LLM Strategies Compared
The study evaluated three LLM approaches:
- Embedding features using Amazon Titan
- Direct prompted classification using Claude Sonnet 4
- ML+LLM stacking (a hybrid approach)
These were pitted against classical tree ensembles and other tabular methods.
Key Findings
The results show a clear pattern: classical tree ensembles remain the strongest standalone models. However, the LLM results reveal consistent behavior across tasks.
| Strategy | Binary AUC | Multiclass Weighted F1 | Notes |
|---|---|---|---|
| Embedding features (Amazon Titan) | 0.982 | – | Remains useful on tables |
| Direct prompted classification (Claude Sonnet 4) | 0.500 | 0.018 | Collapsed when semantic signal removed by hashing |
| Hybrid stacking (ML+LLM) | – | 0.626 | Best manually built multiclass model |
| Lag-based ML (monthly benchmark) | – | – | Outperformed time-series foundation models |
On the monthly benchmark, lag-based machine learning outperformed time-series foundation models, though Chronos-small remained competitive in zero-shot forecasting.

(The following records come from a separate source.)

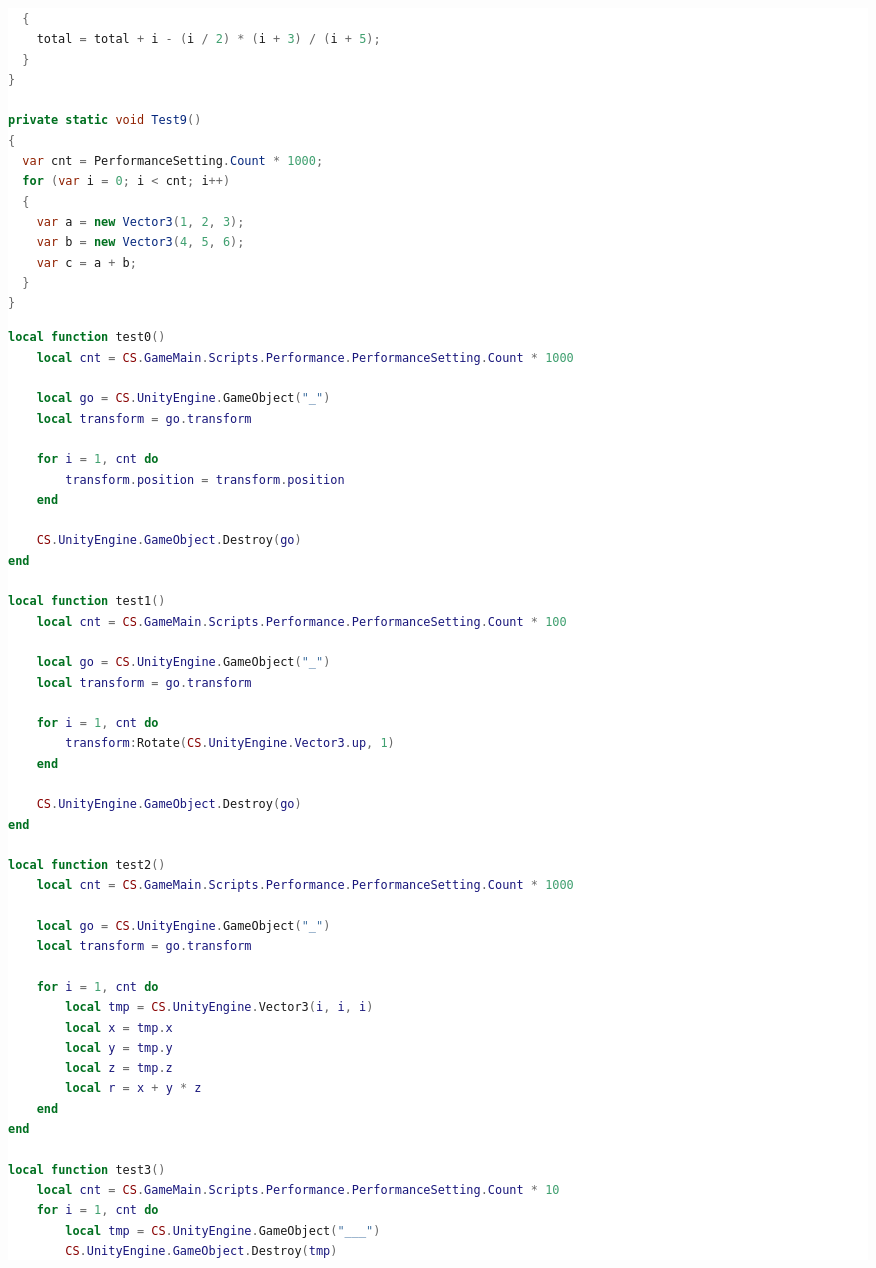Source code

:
 ```csharp
  {
    total = total + i - (i / 2) * (i + 3) / (i + 5);
  }
}

private static void Test9()
{
  var cnt = PerformanceSetting.Count * 1000;
  for (var i = 0; i < cnt; i++)
  {
    var a = new Vector3(1, 2, 3);
    var b = new Vector3(4, 5, 6);
    var c = a + b;
  }
}
```

```lua
local function test0()
    local cnt = CS.GameMain.Scripts.Performance.PerformanceSetting.Count * 1000

    local go = CS.UnityEngine.GameObject("_")
    local transform = go.transform

    for i = 1, cnt do
        transform.position = transform.position
    end

    CS.UnityEngine.GameObject.Destroy(go)
end

local function test1()
    local cnt = CS.GameMain.Scripts.Performance.PerformanceSetting.Count * 100

    local go = CS.UnityEngine.GameObject("_")
    local transform = go.transform

    for i = 1, cnt do
        transform:Rotate(CS.UnityEngine.Vector3.up, 1)
    end

    CS.UnityEngine.GameObject.Destroy(go)
end

local function test2()
    local cnt = CS.GameMain.Scripts.Performance.PerformanceSetting.Count * 1000

    local go = CS.UnityEngine.GameObject("_")
    local transform = go.transform

    for i = 1, cnt do
        local tmp = CS.UnityEngine.Vector3(i, i, i)
        local x = tmp.x
        local y = tmp.y
        local z = tmp.z
        local r = x + y * z
    end
end

local function test3()
    local cnt = CS.GameMain.Scripts.Performance.PerformanceSetting.Count * 10
    for i = 1, cnt do
        local tmp = CS.UnityEngine.GameObject("___")
        CS.UnityEngine.GameObject.Destroy(tmp)
```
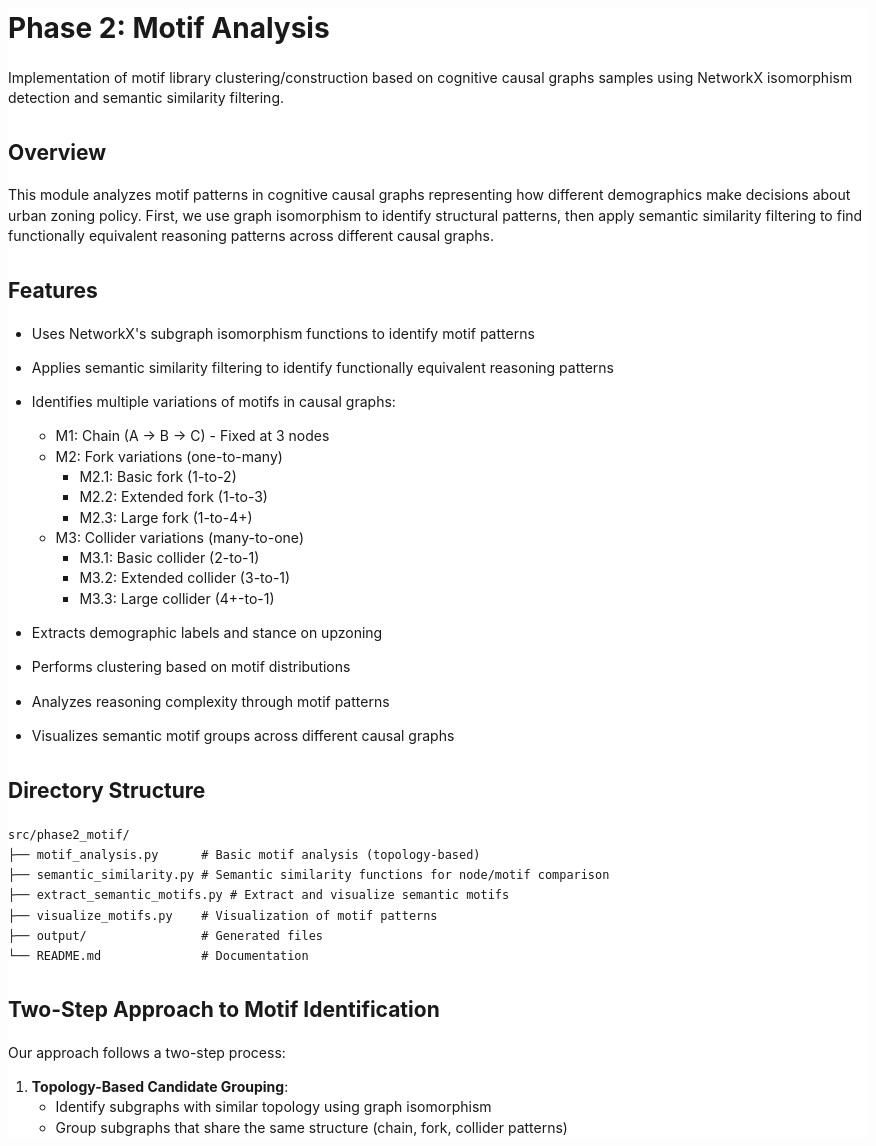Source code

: # Phase 2: Motif Analysis

Implementation of motif library clustering/construction based on cognitive causal graphs samples using NetworkX isomorphism detection and semantic similarity filtering.

## Overview

This module analyzes motif patterns in cognitive causal graphs representing how different demographics make decisions about urban zoning policy. First, we use graph isomorphism to identify structural patterns, then apply semantic similarity filtering to find functionally equivalent reasoning patterns across different causal graphs.

## Features

- Uses NetworkX's subgraph isomorphism functions to identify motif patterns
- Applies semantic similarity filtering to identify functionally equivalent reasoning patterns
- Identifies multiple variations of motifs in causal graphs:
  - M1: Chain (A → B → C) - Fixed at 3 nodes
  - M2: Fork variations (one-to-many)
    - M2.1: Basic fork (1-to-2)
    - M2.2: Extended fork (1-to-3)
    - M2.3: Large fork (1-to-4+)
  - M3: Collider variations (many-to-one)
    - M3.1: Basic collider (2-to-1)
    - M3.2: Extended collider (3-to-1)
    - M3.3: Large collider (4+-to-1)

- Extracts demographic labels and stance on upzoning
- Performs clustering based on motif distributions
- Analyzes reasoning complexity through motif patterns
- Visualizes semantic motif groups across different causal graphs

## Directory Structure

```
src/phase2_motif/
├── motif_analysis.py      # Basic motif analysis (topology-based)
├── semantic_similarity.py # Semantic similarity functions for node/motif comparison
├── extract_semantic_motifs.py # Extract and visualize semantic motifs
├── visualize_motifs.py    # Visualization of motif patterns
├── output/                # Generated files
└── README.md              # Documentation
```

## Two-Step Approach to Motif Identification

Our approach follows a two-step process:

1. **Topology-Based Candidate Grouping**: 
   - Identify subgraphs with similar topology using graph isomorphism
   - Group subgraphs that share the same structure (chain, fork, collider patterns)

The study notes that on privacy-constrained industrial tables, LLMs are more effective as complementary components than as replacements for strong tabular baselines. According to the paper's abstract, "the results suggest that on privacy-constrained industrial tables, LLMs are more effective as complementary components than as replacements for strong tabular baselines."
Implications for Industrial AI
For enterprise technology buyers, the insights are practical. When dealing with sensitive operational data—where semantics may be limited or hashed for privacy—LLMs used directly for classification can fail dramatically (weighted F1 of 0.018). However, embeddings can preserve useful structure (AUC 0.982), and hybrid stacking can improve multiclass predictions. The study demonstrates that for industrial tabular datasets, classical machine learning, especially tree-based ensembles, still provides the most reliable results. LLMs are best deployed as feature extractors or in ensemble with traditional models, not as standalone replacements. This aligns with the growing consensus that for structured data without rich semantic context, traditional methods remain the default choice.